§ **Problem to solve**:
Leaving out every picture, output the records below exactly as they are.

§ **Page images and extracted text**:
BEGIN

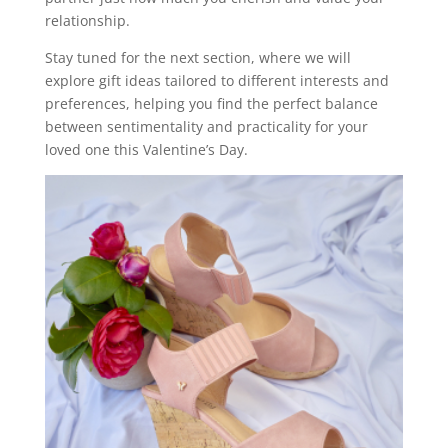
relationship.
Stay tuned for the next section, where we will
explore gift ideas tailored to different interests and
preferences, helping you find the perfect balance
between sentimentality and practicality for your
loved one this Valentine’s Day.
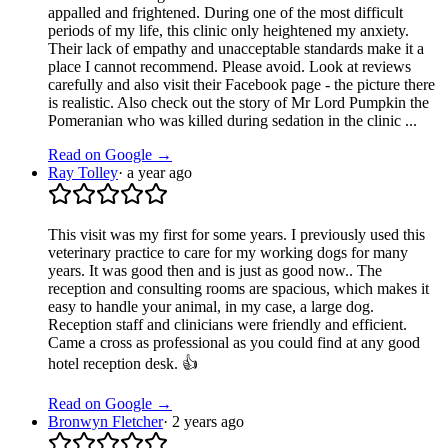
appalled and frightened. During one of the most difficult
periods of my life, this clinic only heightened my anxiety.
Their lack of empathy and unacceptable standards make it a
place I cannot recommend. Please avoid. Look at reviews
carefully and also visit their Facebook page - the picture there
is realistic. Also check out the story of Mr Lord Pumpkin the
Pomeranian who was killed during sedation in the clinic ...
Read on Google →
Ray Tolley
·
a year ago
This visit was my first for some years. I previously used this
veterinary practice to care for my working dogs for many
years. It was good then and is just as good now.. The
reception and consulting rooms are spacious, which makes it
easy to handle your animal, in my case, a large dog.
Reception staff and clinicians were friendly and efficient.
Came a cross as professional as you could find at any good
hotel reception desk. 👍
Read on Google →
Bronwyn Fletcher
·
2 years ago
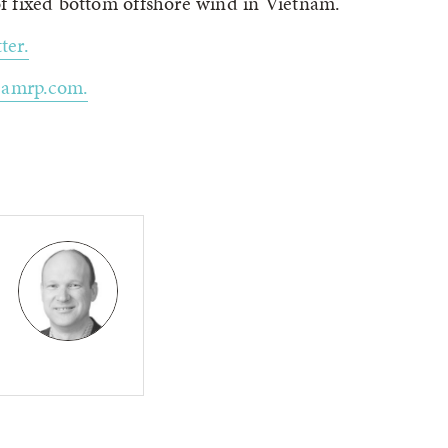
 fixed bottom offshore wind in Vietnam.
ter.
eamrp.com.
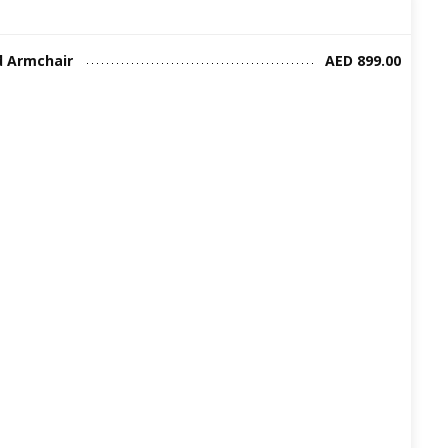
d Armchair
AED 899.00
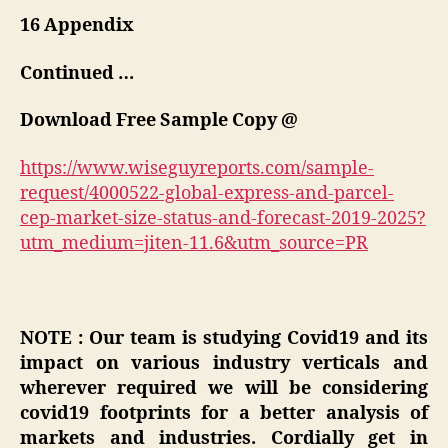
16 Appendix
Continued …
Download Free Sample Copy @
https://www.wiseguyreports.com/sample-
request/4000522-global-express-and-parcel-
cep-market-size-status-and-forecast-2019-2025?
utm_medium=jiten-11.6&utm_source=PR
NOTE : Our team is studying Covid19 and its
impact on various industry verticals and
wherever required we will be considering
covid19 footprints for a better analysis of
markets and industries. Cordially get in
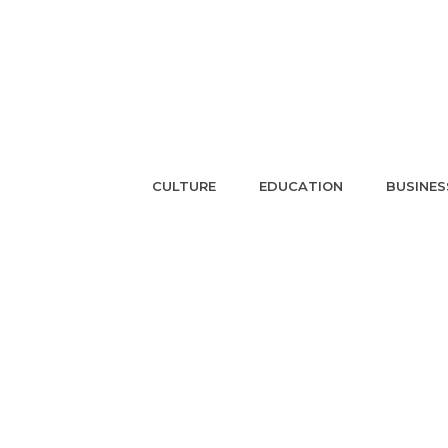
CULTURE
EDUCATION
BUSINES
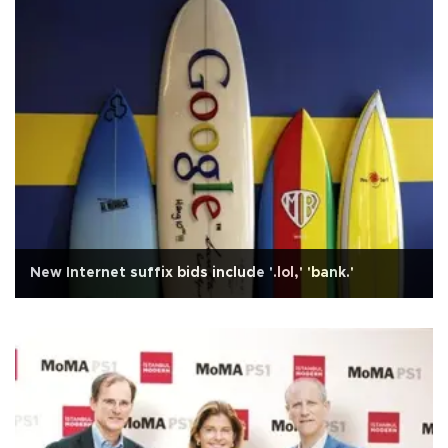
New Internet suffix bids include '.lol,' 'bank.'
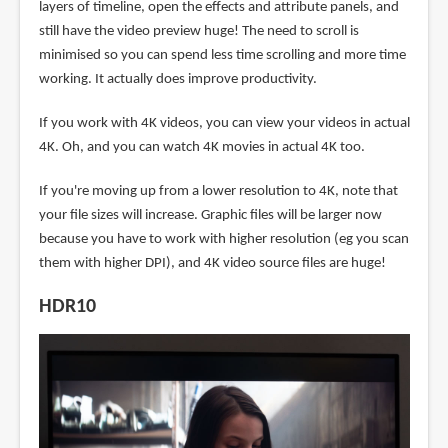
layers of timeline, open the effects and attribute panels, and
still have the video preview huge! The need to scroll is
minimised so you can spend less time scrolling and more time
working. It actually does improve productivity.
If you work with 4K videos, you can view your videos in actual
4K. Oh, and you can watch 4K movies in actual 4K too.
If you're moving up from a lower resolution to 4K, note that
your file sizes will increase. Graphic files will be larger now
because you have to work with higher resolution (eg you scan
them with higher DPI), and 4K video source files are huge!
HDR10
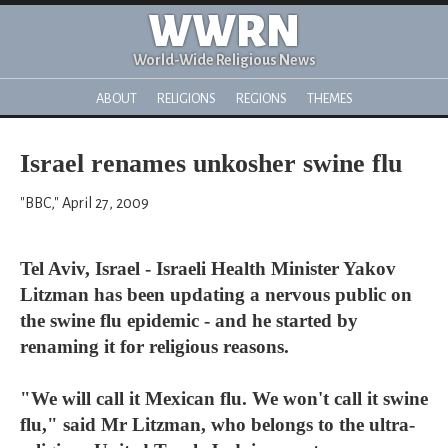
WWRN
World-Wide Religious News
ABOUT
RELIGIONS
REGIONS
THEMES
Israel renames unkosher swine flu
"BBC," April 27, 2009
Tel Aviv, Israel - Israeli Health Minister Yakov
Litzman has been updating a nervous public on
the swine flu epidemic - and he started by
renaming it for religious reasons.
"We will call it Mexican flu. We won't call it swine
flu," said Mr Litzman, who belongs to the ultra-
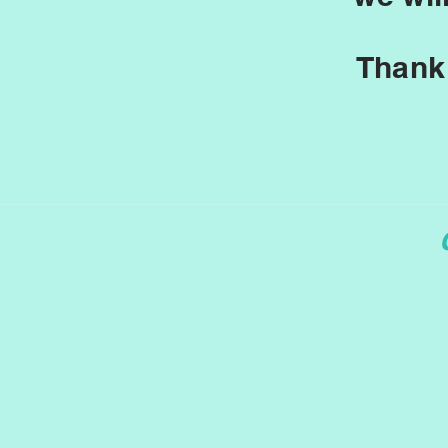
Thank 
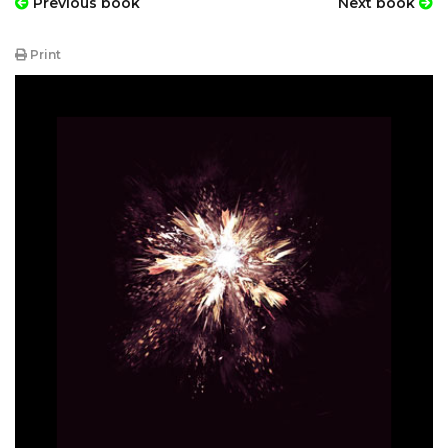
Previous book
Next book
Print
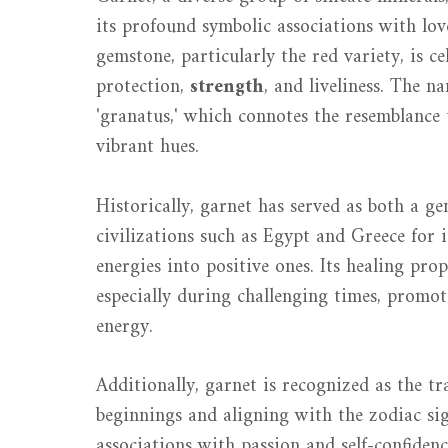
its profound symbolic associations with lov
gemstone, particularly the red variety, is c
protection,
strength
, and liveliness. The n
'granatus,' which connotes the resemblance
vibrant hues.
Historically, garnet has served as both a g
civilizations such as Egypt and Greece for i
energies into positive ones. Its healing pro
especially during challenging times, promo
energy.
Additionally, garnet is recognized as the t
beginnings and aligning with the zodiac sig
associations with passion and self-confiden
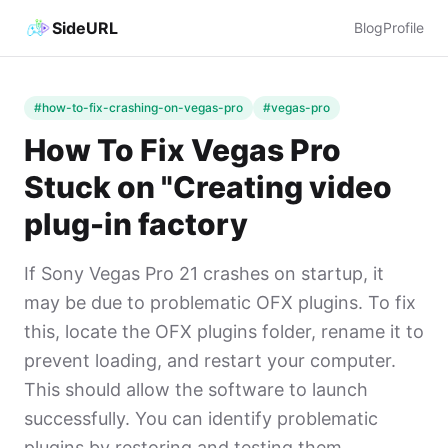
SideURL
Blog
Profile
#how-to-fix-crashing-on-vegas-pro
#vegas-pro
How To Fix Vegas Pro
Stuck on "Creating video
plug-in factory
If Sony Vegas Pro 21 crashes on startup, it
may be due to problematic OFX plugins. To fix
this, locate the OFX plugins folder, rename it to
prevent loading, and restart your computer.
This should allow the software to launch
successfully. You can identify problematic
plugins by restoring and testing them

END

§ **Output of the exercise**:
relationship.
Stay tuned for the next section, where we will
explore gift ideas tailored to different interests and
preferences, helping you find the perfect balance
between sentimentality and practicality for your
loved one this Valentine’s Day.
appalled and frightened. During one of the most difficult
periods of my life, this clinic only heightened my anxiety.
Their lack of empathy and unacceptable standards make it a
place I cannot recommend. Please avoid. Look at reviews
carefully and also visit their Facebook page - the picture there
is realistic. Also check out the story of Mr Lord Pumpkin the
Pomeranian who was killed during sedation in the clinic ...
Read on Google →
Ray Tolley
·
a year ago
This visit was my first for some years. I previously used this
veterinary practice to care for my working dogs for many
years. It was good then and is just as good now.. The
reception and consulting rooms are spacious, which makes it
easy to handle your animal, in my case, a large dog.
Reception staff and clinicians were friendly and efficient.
Came a cross as professional as you could find at any good
hotel reception desk. 👍
Read on Google →
Bronwyn Fletcher
·
2 years ago
 fixed bottom offshore wind in Vietnam.
ter.
eamrp.com.
d Armchair
AED 899.00
16 Appendix
Continued …
Download Free Sample Copy @
https://www.wiseguyreports.com/sample-
request/4000522-global-express-and-parcel-
cep-market-size-status-and-forecast-2019-2025?
utm_medium=jiten-11.6&utm_source=PR
NOTE : Our team is studying Covid19 and its
impact on various industry verticals and
wherever required we will be considering
covid19 footprints for a better analysis of
markets and industries. Cordially get in
CULTURE
EDUCATION
BUSINES
New Internet suffix bids include '.lol,' 'bank.'
layers of timeline, open the effects and attribute panels, and
still have the video preview huge! The need to scroll is
minimised so you can spend less time scrolling and more time
working. It actually does improve productivity.
If you work with 4K videos, you can view your videos in actual
4K. Oh, and you can watch 4K movies in actual 4K too.
If you're moving up from a lower resolution to 4K, note that
your file sizes will increase. Graphic files will be larger now
because you have to work with higher resolution (eg you scan
them with higher DPI), and 4K video source files are huge!
HDR10
WWRN
World-Wide Religious News
ABOUT
RELIGIONS
REGIONS
THEMES
Israel renames unkosher swine flu
"BBC," April 27, 2009
Tel Aviv, Israel - Israeli Health Minister Yakov
Litzman has been updating a nervous public on
the swine flu epidemic - and he started by
renaming it for religious reasons.
"We will call it Mexican flu. We won't call it swine
flu," said Mr Litzman, who belongs to the ultra-
Thank 
Previous book
Next book
Print
its profound symbolic associations with lov
gemstone, particularly the red variety, is c
protection,
strength
, and liveliness. The n
'granatus,' which connotes the resemblance
vibrant hues.
Historically, garnet has served as both a g
civilizations such as Egypt and Greece for i
energies into positive ones. Its healing pro
especially during challenging times, promo
energy.
Additionally, garnet is recognized as the t
beginnings and aligning with the zodiac sig
associations with passion and self-confiden
SideURL
Blog
Profile
#how-to-fix-crashing-on-vegas-pro
#vegas-pro
How To Fix Vegas Pro
Stuck on "Creating video
plug-in factory
If Sony Vegas Pro 21 crashes on startup, it
may be due to problematic OFX plugins. To fix
this, locate the OFX plugins folder, rename it to
prevent loading, and restart your computer.
This should allow the software to launch
successfully. You can identify problematic
plugins by restoring and testing them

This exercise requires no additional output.